Enriching independent data with industry-relevant concepts

data science
maritime
shipping
ais
new zealand
network analysis
Adding container shipping concepts to AIS data
Author

Shrividya Ravi

Published

January 25, 2023

Introduction

The value and challenge of data engineering in the public sector is creating useful real-world analogues as enriched columns or entity tables when commercial data is unavailable. With judicious data engineering, independent data sources can provide myriad perspectives with real-world relevance in analyses and modelling.

One of the datasets, I’ve been able to explore is cleaned ship movements (derived from AIS data) through an organisation subscription. The cleaned data provided was split into:

  • Spatio-temporal point data of the movements - ship tracks
  • Spatio-temporal point data of stops - port visits

While the bulk of the difficult data cleaning work was already done by the provider, preparing the data for analysis useful for policymakers required additional data wrangling.
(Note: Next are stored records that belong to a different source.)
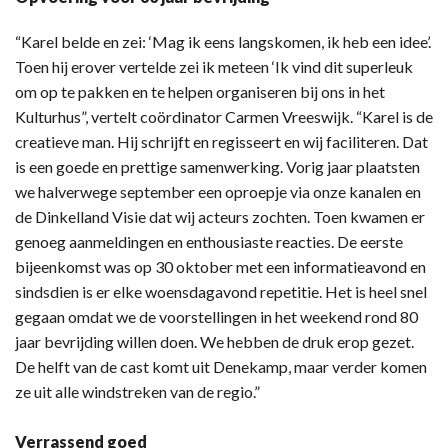
“Karel belde en zei: ‘Mag ik eens langskomen, ik heb een idee’.
Toen hij erover vertelde zei ik meteen ‘Ik vind dit superleuk
om op te pakken en te helpen organiseren bij ons in het
Kulturhus”, vertelt coördinator Carmen Vreeswijk. “Karel is de
creatieve man. Hij schrijft en regisseert en wij faciliteren. Dat
is een goede en prettige samenwerking. Vorig jaar plaatsten
we halverwege september een oproepje via onze kanalen en
de Dinkelland Visie dat wij acteurs zochten. Toen kwamen er
genoeg aanmeldingen en enthousiaste reacties. De eerste
bijeenkomst was op 30 oktober met een informatieavond en
sindsdien is er elke woensdagavond repetitie. Het is heel snel
gegaan omdat we de voorstellingen in het weekend rond 80
jaar bevrijding willen doen. We hebben de druk erop gezet.
De helft van de cast komt uit Denekamp, maar verder komen
ze uit alle windstreken van de regio.”
Verrassend goed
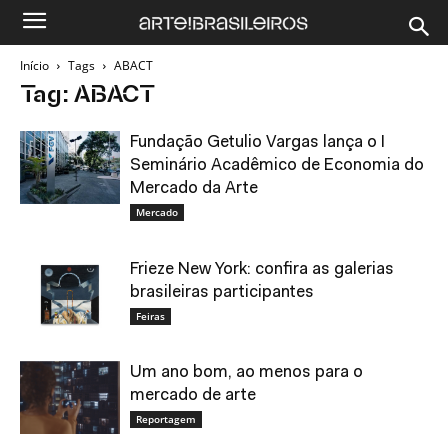
Início
Tags
ABACT
Tag: ABACT
Fundação Getulio Vargas lança o I
Seminário Acadêmico de Economia do
Mercado da Arte
Mercado
Frieze New York: confira as galerias
brasileiras participantes
Feiras
Um ano bom, ao menos para o
mercado de arte
Reportagem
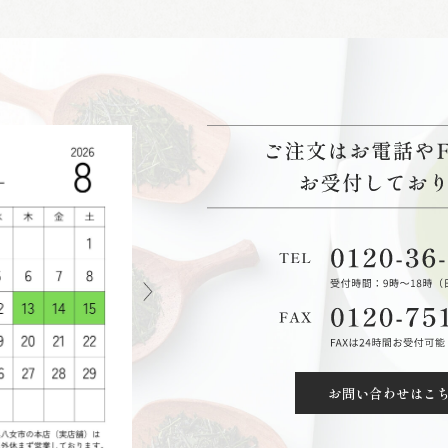
お問い合わせはこ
Generalising concepts from commerical container shipping

Shipping lines manage container ships like buses but with greater tactical and strategic agility as they are highly competitive markets. Ships are associated with a vessel fleet that make journeys for a given service to pre-set schedules. For example, a weekly ANL shipping line service (KIX) connecting New Zealand, Australia and Southeastern Asia.

  • Service: an ordered set of port visits with an associated fleet that is marketed by a shipping line. In the example above, the KIX service between New Zealand, Australia and Southeastern Asia marketed by the shipping line, ANL.
  • Journey: a single rotation done by a ship in the service.
  • Schedule: frequency and duration of service.

The details of commercial offerings from shipping lines cannot be connected with an independent data source like AIS. Instead, we define a series of data enrichments that are conceptually similar and keep a higher level that can generalise across all types of service offerings.

  • Voyage: an ordered set of international port visits made by a given ship that starts and ends in New Zealand.
  • Route: an ordered set of connected seaboards (sub-regions) based on the ports visited by the ship on a given voyage.
  • Schedule: a derived timetable for a ship built from the voyages and associated routes in a given period of time e.g. 2021.

Breaking journeys - from visits to voyages

The first step in data processing was to puncutate a mass of port visits made by a ship in some unit of time into a voyage. Fortunately, a simple algorithm can separate port visits into voyages for container ships since they run like buses to a fixed schedule.

  • Like buses, a particular ship can be pulled into another schedule.
  • Unlike bus routes, there can be minor changes to the set of visited ports across the year for the same schedule.

The algorithm identifies a voyage as the sequence of international ports visited between the export and import ports in New Zealand on a single ship journey. Voyages exclude New Zealand ports visited by the ship for cabotage as the policy focus during the COVID-19 pandemic has been on international rather than domestic connectivity.

  • The export port is the last New Zealand port before the ship departs for an international port on its outward journey.
  • The import port is the first New Zealand port on the ship’s inward journey.

The algorithm extracts voyages for ships that make at least two separate journeys to New Zealand. A ship that makes a solitary journey to New Zealand from its typical service schedule elsewhere in the world will be not be included. These types of solitary voyages will need additional business logic to isolate the port visits into the ones relevant for the atypical voyage to New Zealand.

Splitting a contiguous series of port visits into discrete voyages also offers the opportunity of classifying the voyage into a route based on the seaboards of the ports visited in the voyage.

Connecting seaboards with routes

We have definted routes as a higher order entity as they can aggregate across voyages in a way that mimics liner shipping services set up by shipping lines but with the added benefit of being insensitive to specific commercial offerings.

Every voyage can be classified as belonging to a route based on the (alphabetically ordered) set of unique visited regions. We use the region classification to approximate a seaboard UN geoscheme at the subregion level based on the country of the visited port.

The exceptions of this classification are: - dis-aggregating Australia and New Zealand - aggregating Polynesia, Micronesia and Melanesia to Oceania.

The ordered set reduces the high variability in the order and number of visited ports in the same region across similar voyages. . For example, a ship that visits Auckland, Melbourne, Brisbane, Shanghai and Busan belongs to the Australia-Eastern Asia-New Zealand route. A ship that visits Tauranga, Sydney, Hong Kong, Ningbo and Tokyo will also be part of the same route Australia-Eastern Asia-New Zealand.

Adding enrichment to ship tracks

Since the port visits are a reduced version of the ship tracks focused on stop points, they are the first step for data enrichment. However, both data sets are complementary and provide different perspectives of ship movement.

The enrichment of voyages and routes in port visits can be joined to the spatio-temporal ship tracks data on ship name. Fanout is removed with a time filter - only tracks within the time span of a given voyage are kept in the data.